1. **How to handle ambiguous statements?**
   - "Handlers should generally be in adapters/http/"
   - Extract as SHOULD with low confidence?

2. **How to handle conflicting guidelines?**
   - Doc A says X, Doc B says Y
   - Use authority tier + recency?

3. **Should we support non-Markdown formats?**
   - PDF extraction (common for external standards)
   - Confluence/Google Docs (via export)
   - Word documents

4. **How to version guidelines?**
   - When doc changes, update claims or create new versions?
   - Show history of guideline changes?

5. **Should compliance be project-scoped or team-scoped?**
   - Team-level guidelines apply to all team projects?
   - Project-specific guidelines override team guidelines?

## Future Enhancements

### 1. Guided Onboarding
```bash
$ aphoria init --with-guides

No guidelines found. Would you like to:
1. Import existing documentation
2. Start from template (hexagonal/clean/ddd)
3. Skip for now

Choice: 1

Enter path to architecture guide: docs/architecture.md
Enter path to security guide: docs/security.md
Enter path to style guide: (skip)

Extracting claims...
Found 42 claims across 2 documents.
Review before importing? [Y/n]
```

### 2. Compliance Dashboard
Visual compliance tracking over time:
- Trend graphs (improving/declining)
- Per-guideline compliance scores
- Team comparison (if multiple teams)

### 3. AI-Generated Fix Suggestions
```bash
❌ File location violation
   Expected: adapters/http/*_handler.go
   Found: adapters/handlers/user.go

   Suggested fix:
     git mv adapters/handlers/user.go adapters/http/user_handler.go

   Apply fix? [y/N]
```

### 4. Guideline Templates
Pre-built guidelines for common architectures:
- Hexagonal Architecture
- Clean Architecture
- Domain-Driven Design
- Microservices patterns
- Security baselines (OWASP, NIST)

```bash
$ aphoria init-guide --template hexagonal

Imported 35 hexagonal architecture claims.
Customize at: .aphoria/claims.toml
```

## Timeline

- **Week 1:** Manual import (MVP) + LLM extraction prototype
- **Week 2:** Automated pipeline + confidence scoring
- **Week 3:** CLI polish + documentation + examples
- **Week 4:** Dashboard integration + compliance reports

**Total:** 4 weeks for complete feature

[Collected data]
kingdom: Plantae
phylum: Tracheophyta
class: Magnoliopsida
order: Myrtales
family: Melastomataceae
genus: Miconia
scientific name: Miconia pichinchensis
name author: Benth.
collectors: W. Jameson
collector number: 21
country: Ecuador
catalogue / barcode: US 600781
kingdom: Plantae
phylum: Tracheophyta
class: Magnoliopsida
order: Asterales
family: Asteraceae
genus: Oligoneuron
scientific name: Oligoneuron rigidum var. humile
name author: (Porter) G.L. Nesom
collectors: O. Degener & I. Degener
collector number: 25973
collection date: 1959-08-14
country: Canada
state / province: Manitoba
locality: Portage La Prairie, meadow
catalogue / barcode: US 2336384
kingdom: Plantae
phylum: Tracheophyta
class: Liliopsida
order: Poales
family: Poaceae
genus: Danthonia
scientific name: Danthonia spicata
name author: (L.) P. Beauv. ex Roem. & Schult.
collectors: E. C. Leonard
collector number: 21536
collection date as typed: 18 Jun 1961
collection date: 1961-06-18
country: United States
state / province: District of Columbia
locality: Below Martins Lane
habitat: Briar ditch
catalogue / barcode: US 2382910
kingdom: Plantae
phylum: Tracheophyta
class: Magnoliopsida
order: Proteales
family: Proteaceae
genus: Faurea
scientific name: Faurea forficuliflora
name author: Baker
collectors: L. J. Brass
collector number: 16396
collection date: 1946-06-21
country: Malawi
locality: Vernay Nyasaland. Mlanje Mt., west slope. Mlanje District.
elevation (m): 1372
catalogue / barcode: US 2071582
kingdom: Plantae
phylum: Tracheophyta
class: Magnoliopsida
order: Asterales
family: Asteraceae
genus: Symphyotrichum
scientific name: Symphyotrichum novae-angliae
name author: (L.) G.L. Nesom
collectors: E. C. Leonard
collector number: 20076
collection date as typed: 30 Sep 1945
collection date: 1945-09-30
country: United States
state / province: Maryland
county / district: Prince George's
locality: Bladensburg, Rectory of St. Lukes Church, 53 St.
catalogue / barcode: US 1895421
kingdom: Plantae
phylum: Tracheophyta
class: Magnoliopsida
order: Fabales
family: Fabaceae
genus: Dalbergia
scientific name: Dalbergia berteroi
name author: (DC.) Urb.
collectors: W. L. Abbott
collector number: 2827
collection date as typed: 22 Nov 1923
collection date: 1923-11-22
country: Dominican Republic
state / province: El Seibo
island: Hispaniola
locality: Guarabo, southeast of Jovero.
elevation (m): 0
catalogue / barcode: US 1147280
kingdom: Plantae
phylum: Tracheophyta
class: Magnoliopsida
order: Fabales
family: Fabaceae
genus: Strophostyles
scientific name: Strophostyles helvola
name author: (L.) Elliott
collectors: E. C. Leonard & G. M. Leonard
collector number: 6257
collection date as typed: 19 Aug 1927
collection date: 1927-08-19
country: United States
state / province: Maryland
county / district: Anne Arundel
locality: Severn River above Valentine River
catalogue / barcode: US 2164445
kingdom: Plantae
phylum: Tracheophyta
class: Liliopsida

> **Task description**
Output the passage from the design notes word for word, from "No guidelines found." up to and including "style guide: (skip)".

> **Solution for this problem**
No guidelines found. Would you like to:
1. Import existing documentation
2. Start from template (hexagonal/clean/ddd)
3. Skip for now

Choice: 1

Enter path to architecture guide: docs/architecture.md
Enter path to security guide: docs/security.md
Enter path to style guide: (skip)